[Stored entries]
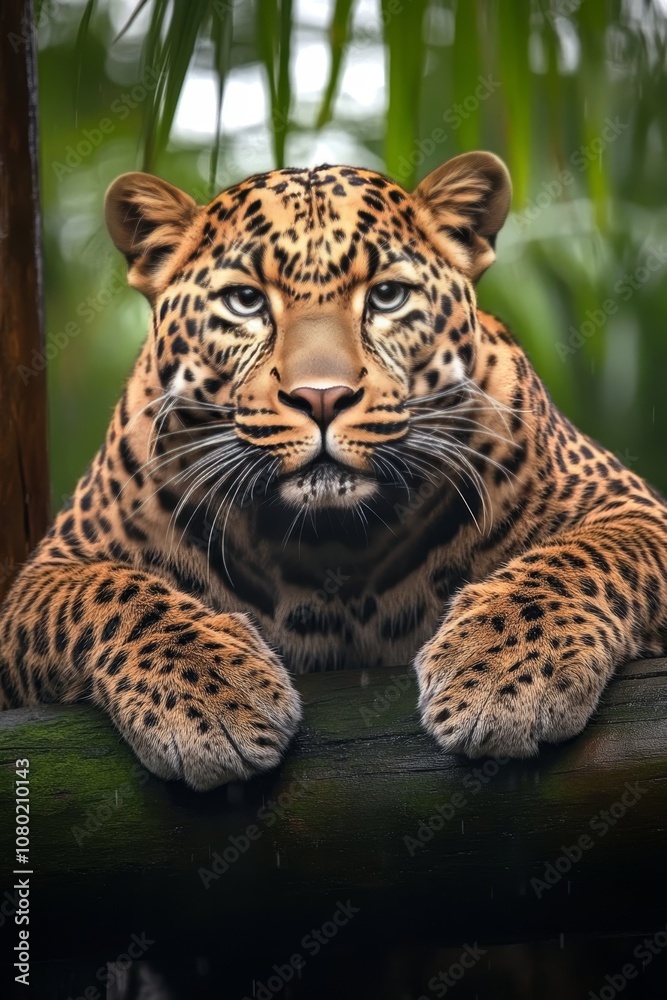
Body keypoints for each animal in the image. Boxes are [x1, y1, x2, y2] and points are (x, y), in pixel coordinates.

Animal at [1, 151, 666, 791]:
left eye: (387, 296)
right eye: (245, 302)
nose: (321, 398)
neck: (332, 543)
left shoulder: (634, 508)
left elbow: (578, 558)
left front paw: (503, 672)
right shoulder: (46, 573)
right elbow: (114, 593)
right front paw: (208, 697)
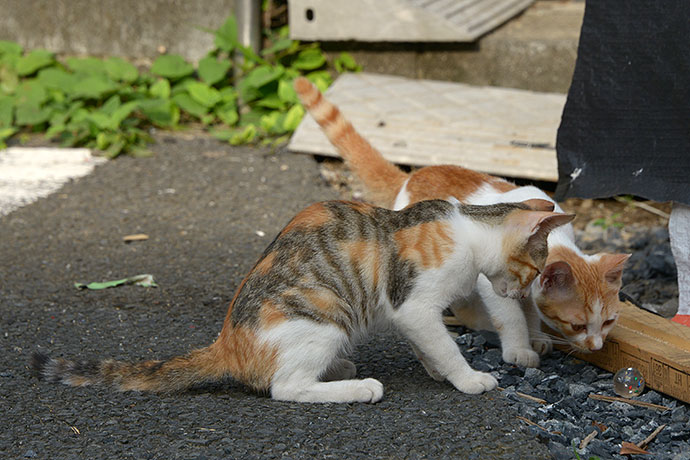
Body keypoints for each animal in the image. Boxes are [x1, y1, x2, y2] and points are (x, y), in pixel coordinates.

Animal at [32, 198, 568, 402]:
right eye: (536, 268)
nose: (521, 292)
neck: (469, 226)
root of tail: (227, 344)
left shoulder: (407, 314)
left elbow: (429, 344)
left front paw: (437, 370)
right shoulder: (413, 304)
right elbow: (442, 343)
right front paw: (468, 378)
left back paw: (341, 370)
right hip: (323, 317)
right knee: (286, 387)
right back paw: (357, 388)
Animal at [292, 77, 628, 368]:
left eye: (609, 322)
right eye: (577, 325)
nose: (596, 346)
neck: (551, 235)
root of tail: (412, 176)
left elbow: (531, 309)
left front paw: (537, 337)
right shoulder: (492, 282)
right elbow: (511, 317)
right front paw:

**THE PROBLEM**
The answer must be the line containing "left elbow: (531, 309)" and every line after it to the end of the data, exactly as written.

**THE ANSWER**
left elbow: (531, 309)
left front paw: (537, 337)
right shoulder: (492, 282)
right elbow: (511, 317)
right front paw:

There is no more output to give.